So far, the test mass noise was white noise such that SNR = NN/noise was about 10. Now the simulation generates more realistic TM noise with the following spectrum:
The time series look like:
So the TM displacement is completely dominated by the low-frequency noise (which I cut off below 3Hz to avoid divergent noise). None of the TM noise is correlated with NN. Now this should be true for aLIGO since it is suspension-thermal and radiation-pressure noise limited at lowest frequencies, but who knows. If it was really limited by seismic noise, then we would also deal with the problem that NN and TM noise are correlated.

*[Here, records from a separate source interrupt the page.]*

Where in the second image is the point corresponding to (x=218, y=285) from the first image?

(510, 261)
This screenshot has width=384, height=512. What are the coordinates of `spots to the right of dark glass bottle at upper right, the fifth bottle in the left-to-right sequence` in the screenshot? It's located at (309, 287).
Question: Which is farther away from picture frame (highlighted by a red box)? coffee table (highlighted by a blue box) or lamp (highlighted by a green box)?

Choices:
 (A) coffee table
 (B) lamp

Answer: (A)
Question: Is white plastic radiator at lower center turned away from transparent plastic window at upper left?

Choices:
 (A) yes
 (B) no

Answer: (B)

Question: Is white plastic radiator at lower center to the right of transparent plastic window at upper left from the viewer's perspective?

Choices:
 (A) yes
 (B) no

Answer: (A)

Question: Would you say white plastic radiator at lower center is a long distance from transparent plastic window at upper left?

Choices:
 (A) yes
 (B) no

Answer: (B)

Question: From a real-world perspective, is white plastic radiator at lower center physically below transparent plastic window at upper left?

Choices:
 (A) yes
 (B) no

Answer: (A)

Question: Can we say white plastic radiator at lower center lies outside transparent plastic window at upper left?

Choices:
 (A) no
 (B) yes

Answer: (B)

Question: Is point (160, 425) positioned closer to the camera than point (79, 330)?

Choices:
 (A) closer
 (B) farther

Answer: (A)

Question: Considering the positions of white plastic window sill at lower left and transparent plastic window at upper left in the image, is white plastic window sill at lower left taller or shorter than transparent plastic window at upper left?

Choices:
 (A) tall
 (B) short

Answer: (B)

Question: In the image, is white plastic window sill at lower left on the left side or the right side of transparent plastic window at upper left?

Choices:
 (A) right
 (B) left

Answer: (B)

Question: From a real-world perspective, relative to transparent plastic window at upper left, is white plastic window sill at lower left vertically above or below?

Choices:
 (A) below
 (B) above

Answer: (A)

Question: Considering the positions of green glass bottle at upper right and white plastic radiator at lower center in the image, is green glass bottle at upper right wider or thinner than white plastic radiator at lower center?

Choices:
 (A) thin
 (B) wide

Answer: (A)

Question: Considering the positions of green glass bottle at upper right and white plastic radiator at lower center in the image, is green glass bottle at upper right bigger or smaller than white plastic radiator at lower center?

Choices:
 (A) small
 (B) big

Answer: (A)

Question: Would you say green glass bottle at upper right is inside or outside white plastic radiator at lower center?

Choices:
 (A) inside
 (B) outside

Anyway, changing to this more realistic TM noise means that nothing works anymore. The linear estimator tries to subtract the dominant low-frequency noise instead of NN. You cannot solve this problem simply by high-pass filtering the data. The NN subtraction problem becomes genuinely frequency-dependent. So what I will start to do now is to program a frequency-dependent linear estimator. I am really curious how well this is going to work. I also need to change my figures of merit. A simple plot of standard-deviation subtraction residuals will always look bad. This is because you cannot subtract any of the NN at lowest frequencies (since TM noise is so strong there). So I need to plot spectra of subtraction noise and make sure that the residuals lie below or at least close to the TM noise spectrum.